Play gets stylish treatment On AXIS stage, 'Sound of a Voice' is poetry in motion.

July 12, 1996|By J. Wynn Rousuck | J. Wynn Rousuck,SUN THEATER CRITIC

Anyone familiar with David Henry Hwang's most famous play, "M. Butterfly," knows he is fascinated by the differences between men and women.

That fascination surfaced early in his work and is central to his 1983 one-act play, "Sound of a Voice," which is receiving a sensitive and stylish local premiere at AXIS Theatre.

But merely examining the chasm between men and women isn't sufficient for Hwang. He throws in other complex variables. In "M. Butterfly," the added complication is that the female lead turns out to be a man. In the two-person "Sound of a Voice" it's the possibility that the woman is a witch.

The relatively simple story concerns a Japanese warrior who visits a beautiful woman living alone in the woods. Her existence is so solitary, she yearns for the sound of another human voice.

"I don't consider time when there is no voice in the air. It's pointless," she tells him. "Time begins with the entrance of a visitor and ends with his exit."

In keeping with the minimalist feel of the play -- in which speech itself becomes a type of character, gently challenging the silence -- director Gil Given has staged the action with appropriate restraint.

The result imbues Hwang's sparse dialogue with the elegance of haiku poetry. Similarly, the movements of actors Joel Mason and Binnie Ritchie-Holum have the fluidity of dance -- both Mason's battle exercises, which he choreographed, and Ritchie-Holum's graceful gestures and moves, which I suspect she influenced since she is a trained dancer and choreographer.

Even the abstract set -- designed by the director, lighted by Ginger Angstadt and featuring thin, illuminated yellow poles that represent the forest -- suggests the austere beauty of Japanese floral arrangements.

#### [Extracted data]
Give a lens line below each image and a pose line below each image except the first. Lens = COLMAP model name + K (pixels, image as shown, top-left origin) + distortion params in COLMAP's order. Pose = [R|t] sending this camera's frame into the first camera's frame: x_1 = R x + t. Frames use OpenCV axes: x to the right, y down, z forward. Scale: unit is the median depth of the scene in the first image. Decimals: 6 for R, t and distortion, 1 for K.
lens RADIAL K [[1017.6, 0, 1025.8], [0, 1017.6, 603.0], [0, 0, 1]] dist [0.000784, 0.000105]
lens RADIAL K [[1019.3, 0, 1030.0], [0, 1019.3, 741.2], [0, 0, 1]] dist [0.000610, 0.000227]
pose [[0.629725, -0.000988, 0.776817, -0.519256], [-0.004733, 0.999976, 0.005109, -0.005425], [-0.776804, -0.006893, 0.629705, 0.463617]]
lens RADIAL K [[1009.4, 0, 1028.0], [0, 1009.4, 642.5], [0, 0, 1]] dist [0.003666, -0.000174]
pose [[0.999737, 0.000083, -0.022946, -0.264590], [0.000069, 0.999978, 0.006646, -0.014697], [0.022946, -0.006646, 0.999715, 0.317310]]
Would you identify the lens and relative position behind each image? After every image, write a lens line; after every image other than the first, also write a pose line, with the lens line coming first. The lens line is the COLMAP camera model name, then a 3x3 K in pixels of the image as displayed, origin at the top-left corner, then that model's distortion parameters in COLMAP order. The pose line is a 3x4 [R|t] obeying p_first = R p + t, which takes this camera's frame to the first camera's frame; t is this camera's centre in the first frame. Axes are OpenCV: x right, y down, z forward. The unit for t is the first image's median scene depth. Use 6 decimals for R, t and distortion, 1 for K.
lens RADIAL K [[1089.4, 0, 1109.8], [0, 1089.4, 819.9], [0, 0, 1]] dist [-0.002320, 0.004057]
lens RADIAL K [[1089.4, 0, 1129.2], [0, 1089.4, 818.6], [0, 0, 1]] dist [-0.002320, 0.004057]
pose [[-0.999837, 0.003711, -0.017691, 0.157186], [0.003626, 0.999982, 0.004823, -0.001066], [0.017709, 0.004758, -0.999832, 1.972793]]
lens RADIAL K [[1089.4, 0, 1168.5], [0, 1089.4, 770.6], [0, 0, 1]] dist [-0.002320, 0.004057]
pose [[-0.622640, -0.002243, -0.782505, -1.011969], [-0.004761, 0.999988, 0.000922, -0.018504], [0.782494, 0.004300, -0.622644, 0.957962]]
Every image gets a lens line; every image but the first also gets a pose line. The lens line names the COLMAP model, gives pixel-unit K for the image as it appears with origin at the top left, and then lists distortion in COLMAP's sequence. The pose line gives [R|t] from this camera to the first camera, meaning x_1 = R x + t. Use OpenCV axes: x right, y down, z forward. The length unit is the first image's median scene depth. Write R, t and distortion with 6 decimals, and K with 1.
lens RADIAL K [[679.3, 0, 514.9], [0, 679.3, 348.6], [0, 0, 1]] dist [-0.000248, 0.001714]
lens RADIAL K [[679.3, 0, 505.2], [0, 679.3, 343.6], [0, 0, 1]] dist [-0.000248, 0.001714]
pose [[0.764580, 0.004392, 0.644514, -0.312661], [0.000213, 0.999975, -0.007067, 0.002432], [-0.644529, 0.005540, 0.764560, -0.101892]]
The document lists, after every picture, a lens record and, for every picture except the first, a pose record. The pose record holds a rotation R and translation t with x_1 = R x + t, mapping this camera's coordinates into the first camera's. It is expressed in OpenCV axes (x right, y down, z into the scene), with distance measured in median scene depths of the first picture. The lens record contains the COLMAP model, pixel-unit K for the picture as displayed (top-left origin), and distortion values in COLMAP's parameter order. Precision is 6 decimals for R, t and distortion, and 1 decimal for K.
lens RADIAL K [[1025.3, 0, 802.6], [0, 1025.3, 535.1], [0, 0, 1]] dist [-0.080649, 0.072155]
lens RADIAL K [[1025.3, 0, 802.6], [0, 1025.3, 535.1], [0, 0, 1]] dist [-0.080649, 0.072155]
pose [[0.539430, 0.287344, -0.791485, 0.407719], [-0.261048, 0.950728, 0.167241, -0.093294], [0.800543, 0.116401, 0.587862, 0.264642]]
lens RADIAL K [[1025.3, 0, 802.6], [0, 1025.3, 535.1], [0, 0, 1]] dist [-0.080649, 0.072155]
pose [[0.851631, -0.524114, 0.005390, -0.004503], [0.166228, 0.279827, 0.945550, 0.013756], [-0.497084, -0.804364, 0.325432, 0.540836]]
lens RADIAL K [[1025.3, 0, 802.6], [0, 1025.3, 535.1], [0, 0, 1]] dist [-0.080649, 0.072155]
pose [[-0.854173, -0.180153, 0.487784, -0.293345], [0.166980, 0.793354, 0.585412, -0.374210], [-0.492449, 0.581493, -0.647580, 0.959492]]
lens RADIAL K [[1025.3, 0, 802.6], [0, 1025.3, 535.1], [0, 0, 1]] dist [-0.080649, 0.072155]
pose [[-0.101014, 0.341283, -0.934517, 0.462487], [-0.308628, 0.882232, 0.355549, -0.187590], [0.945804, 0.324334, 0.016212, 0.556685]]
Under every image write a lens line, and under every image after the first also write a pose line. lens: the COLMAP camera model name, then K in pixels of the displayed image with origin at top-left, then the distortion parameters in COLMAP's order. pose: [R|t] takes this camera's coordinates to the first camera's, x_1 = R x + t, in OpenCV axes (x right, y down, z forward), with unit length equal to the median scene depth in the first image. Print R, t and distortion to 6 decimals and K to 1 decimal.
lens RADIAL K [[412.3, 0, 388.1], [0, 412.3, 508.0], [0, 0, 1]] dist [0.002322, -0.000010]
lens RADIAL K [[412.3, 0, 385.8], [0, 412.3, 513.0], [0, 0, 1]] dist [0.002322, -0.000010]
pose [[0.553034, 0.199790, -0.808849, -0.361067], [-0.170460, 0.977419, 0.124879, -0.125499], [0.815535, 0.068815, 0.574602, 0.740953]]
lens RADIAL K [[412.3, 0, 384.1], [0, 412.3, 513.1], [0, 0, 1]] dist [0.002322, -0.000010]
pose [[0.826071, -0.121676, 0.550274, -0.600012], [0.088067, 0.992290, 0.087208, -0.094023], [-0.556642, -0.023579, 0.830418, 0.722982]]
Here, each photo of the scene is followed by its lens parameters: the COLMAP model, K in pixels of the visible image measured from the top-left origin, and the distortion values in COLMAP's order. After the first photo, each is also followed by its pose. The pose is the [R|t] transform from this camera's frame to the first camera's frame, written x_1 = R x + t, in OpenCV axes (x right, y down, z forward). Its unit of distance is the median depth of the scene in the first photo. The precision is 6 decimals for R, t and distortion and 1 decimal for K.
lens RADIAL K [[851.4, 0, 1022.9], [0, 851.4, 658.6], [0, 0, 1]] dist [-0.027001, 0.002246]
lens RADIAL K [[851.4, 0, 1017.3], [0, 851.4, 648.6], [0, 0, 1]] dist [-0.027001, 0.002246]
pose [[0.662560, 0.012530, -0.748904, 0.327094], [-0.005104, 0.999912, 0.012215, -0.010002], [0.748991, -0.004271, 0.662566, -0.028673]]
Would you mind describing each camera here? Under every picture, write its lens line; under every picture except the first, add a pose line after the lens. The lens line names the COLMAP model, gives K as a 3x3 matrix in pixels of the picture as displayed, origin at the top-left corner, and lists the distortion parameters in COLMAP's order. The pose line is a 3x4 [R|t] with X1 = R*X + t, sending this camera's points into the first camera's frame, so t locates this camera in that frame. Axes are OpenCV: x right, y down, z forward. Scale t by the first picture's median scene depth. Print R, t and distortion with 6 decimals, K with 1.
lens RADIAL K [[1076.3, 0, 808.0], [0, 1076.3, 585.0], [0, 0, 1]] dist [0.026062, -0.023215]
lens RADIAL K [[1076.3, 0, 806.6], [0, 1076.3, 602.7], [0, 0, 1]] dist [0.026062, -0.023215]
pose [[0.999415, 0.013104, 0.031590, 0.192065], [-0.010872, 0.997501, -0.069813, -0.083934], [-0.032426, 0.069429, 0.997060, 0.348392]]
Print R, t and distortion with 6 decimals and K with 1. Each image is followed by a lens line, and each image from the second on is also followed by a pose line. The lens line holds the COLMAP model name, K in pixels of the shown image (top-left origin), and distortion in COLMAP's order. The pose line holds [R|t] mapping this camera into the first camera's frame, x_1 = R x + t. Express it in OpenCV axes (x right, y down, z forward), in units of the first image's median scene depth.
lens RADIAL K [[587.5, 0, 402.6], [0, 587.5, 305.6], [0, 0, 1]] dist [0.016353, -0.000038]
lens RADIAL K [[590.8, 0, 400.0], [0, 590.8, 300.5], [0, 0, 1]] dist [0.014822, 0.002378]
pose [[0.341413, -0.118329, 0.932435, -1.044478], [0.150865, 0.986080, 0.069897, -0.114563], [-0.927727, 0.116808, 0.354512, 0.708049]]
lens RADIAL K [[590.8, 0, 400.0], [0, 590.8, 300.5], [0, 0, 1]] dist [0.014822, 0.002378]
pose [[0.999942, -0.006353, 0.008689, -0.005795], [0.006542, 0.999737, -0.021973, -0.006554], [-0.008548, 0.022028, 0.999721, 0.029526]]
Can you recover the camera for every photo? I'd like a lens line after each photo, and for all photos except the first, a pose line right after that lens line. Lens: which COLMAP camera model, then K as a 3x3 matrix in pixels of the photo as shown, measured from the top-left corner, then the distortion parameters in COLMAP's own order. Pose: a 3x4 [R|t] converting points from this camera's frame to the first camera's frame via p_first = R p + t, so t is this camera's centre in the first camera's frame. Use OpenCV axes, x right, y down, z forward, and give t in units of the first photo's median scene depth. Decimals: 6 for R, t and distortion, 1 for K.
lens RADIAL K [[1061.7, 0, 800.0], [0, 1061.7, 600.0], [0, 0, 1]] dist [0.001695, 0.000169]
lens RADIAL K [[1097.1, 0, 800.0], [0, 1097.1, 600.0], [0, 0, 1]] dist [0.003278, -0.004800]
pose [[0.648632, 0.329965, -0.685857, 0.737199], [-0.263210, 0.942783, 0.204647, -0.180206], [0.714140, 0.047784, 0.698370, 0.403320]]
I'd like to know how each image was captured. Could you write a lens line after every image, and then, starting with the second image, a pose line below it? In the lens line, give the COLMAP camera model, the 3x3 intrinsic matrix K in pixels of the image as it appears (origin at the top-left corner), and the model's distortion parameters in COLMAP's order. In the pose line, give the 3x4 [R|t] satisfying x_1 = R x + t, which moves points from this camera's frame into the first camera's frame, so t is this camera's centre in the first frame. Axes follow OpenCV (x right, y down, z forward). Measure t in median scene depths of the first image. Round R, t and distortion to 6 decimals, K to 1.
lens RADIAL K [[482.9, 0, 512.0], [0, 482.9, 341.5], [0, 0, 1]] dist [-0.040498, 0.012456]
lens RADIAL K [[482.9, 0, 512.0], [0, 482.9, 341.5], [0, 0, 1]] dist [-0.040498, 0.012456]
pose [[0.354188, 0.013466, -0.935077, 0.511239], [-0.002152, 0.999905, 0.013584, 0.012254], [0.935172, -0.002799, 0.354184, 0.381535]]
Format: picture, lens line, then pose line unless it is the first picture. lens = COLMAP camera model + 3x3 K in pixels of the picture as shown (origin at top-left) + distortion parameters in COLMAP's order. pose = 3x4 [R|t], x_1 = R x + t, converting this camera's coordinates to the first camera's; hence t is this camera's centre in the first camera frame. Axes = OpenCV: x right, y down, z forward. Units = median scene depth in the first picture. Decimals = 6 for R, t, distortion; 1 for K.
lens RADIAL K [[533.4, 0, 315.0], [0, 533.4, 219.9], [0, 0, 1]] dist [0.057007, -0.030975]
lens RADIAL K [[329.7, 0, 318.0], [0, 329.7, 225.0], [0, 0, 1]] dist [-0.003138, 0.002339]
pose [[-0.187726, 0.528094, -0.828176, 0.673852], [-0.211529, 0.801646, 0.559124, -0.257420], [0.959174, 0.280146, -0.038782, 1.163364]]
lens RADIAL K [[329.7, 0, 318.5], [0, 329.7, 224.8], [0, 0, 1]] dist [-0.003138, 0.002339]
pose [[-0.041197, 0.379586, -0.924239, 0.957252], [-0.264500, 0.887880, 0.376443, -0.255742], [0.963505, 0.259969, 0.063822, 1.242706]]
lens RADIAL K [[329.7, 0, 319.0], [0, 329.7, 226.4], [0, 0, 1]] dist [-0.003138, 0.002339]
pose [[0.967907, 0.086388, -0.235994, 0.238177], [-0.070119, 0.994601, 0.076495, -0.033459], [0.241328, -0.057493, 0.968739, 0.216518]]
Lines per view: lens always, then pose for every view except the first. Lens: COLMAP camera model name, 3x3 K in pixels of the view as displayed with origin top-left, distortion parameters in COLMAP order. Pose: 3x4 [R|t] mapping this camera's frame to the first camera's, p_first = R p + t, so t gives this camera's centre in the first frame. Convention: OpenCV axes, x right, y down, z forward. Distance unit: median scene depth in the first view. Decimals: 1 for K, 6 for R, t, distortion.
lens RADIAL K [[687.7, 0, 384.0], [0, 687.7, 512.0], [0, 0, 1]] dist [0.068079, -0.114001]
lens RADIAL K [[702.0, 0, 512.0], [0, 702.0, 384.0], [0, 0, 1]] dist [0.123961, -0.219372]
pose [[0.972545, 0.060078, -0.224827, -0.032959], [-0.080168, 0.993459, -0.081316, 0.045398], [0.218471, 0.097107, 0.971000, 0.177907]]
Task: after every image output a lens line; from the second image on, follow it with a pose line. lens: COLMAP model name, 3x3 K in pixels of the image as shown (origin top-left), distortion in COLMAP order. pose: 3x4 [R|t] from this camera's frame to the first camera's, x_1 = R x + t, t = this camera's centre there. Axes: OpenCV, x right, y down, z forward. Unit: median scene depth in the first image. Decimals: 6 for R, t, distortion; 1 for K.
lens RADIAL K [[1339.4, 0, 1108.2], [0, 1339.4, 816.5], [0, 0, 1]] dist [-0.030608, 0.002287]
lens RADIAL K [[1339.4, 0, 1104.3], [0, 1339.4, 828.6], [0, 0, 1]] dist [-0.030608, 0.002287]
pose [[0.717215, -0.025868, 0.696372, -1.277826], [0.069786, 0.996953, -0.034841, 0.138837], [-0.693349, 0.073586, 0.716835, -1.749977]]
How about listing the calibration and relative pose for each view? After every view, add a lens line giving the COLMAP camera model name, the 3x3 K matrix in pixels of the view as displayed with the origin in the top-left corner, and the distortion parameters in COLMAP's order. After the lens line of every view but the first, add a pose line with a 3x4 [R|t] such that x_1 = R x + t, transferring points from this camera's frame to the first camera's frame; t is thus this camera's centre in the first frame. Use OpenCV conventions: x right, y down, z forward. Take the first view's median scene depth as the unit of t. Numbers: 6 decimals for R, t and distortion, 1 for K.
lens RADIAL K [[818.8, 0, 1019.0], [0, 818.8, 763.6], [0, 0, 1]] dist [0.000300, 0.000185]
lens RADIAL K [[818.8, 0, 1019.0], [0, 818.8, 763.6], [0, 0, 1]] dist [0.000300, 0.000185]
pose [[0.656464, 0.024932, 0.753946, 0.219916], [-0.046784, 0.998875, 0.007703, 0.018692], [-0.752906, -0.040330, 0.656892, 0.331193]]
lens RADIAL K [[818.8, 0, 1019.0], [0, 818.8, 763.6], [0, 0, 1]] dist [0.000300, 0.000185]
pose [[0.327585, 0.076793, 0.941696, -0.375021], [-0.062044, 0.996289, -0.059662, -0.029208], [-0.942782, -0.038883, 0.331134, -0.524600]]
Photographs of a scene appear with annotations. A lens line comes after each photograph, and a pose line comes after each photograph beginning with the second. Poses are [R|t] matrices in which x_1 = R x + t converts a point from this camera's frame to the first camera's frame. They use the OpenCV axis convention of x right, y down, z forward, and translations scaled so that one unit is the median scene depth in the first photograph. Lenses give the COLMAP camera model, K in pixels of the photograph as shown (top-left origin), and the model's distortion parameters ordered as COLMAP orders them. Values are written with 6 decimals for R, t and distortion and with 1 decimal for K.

#### [Activities]
A. According to the theater review, in what year did David Henry Hwang write "Sound of a Voice"?
B. Reproduce the theater review word for word, everything from "Anyone familiar with" down to "is a witch.".
C. Write the next part of the theater review, picking up right after its last sentence.

#### [Expected responses]
A. 1983

B.
Anyone familiar with David Henry Hwang's most famous play, "M. Butterfly," knows he is fascinated by the differences between men and women.

That fascination surfaced early in his work and is central to his 1983 one-act play, "Sound of a Voice," which is receiving a sensitive and stylish local premiere at AXIS Theatre.

But merely examining the chasm between men and women isn't sufficient for Hwang. He throws in other complex variables. In "M. Butterfly," the added complication is that the female lead turns out to be a man. In the two-person "Sound of a Voice" it's the possibility that the woman is a witch.

C.
This reference to flowers is deliberate. Ritchie-Holum's character has a collection of cut flowers that she mysteriously has kept alive and thriving for indeterminate amounts of time. She claims the flowers are well-cared-for gifts from previous visitors, but Mason's character suspects something more sinister.

The pair's suspicions about each other -- his that she is a witch, hers that he will abandon her -- are at the core of this 50-minute playlet.

And, as in "M. Butterfly," the characters are eventually undone by their inability and unwillingness to even attempt to reach a genuine understanding.

"Sound of a Voice" inaugurates a new summer program at AXIS with the related title "Other Voices." Aimed at showcasing plays by women and people of color, the program is off to a promising start with this lovely production.

I suspect, however, that playwright Hwang might question one aspect of the production.

Because he spurred a major controversy six years ago by protesting the casting of a Caucasian actor in a starring Eurasian role in "Miss Saigon," he'd probably take exception to AXIS' casting Caucasian actors as Japanese characters in "Sound of a Voice."

Without reproaching Mason and Ritchie-Holum for their fine performances -- or the admirable practice of color-blind casting -- it's an issue AXIS might consider in light of the agenda of "Other Voices."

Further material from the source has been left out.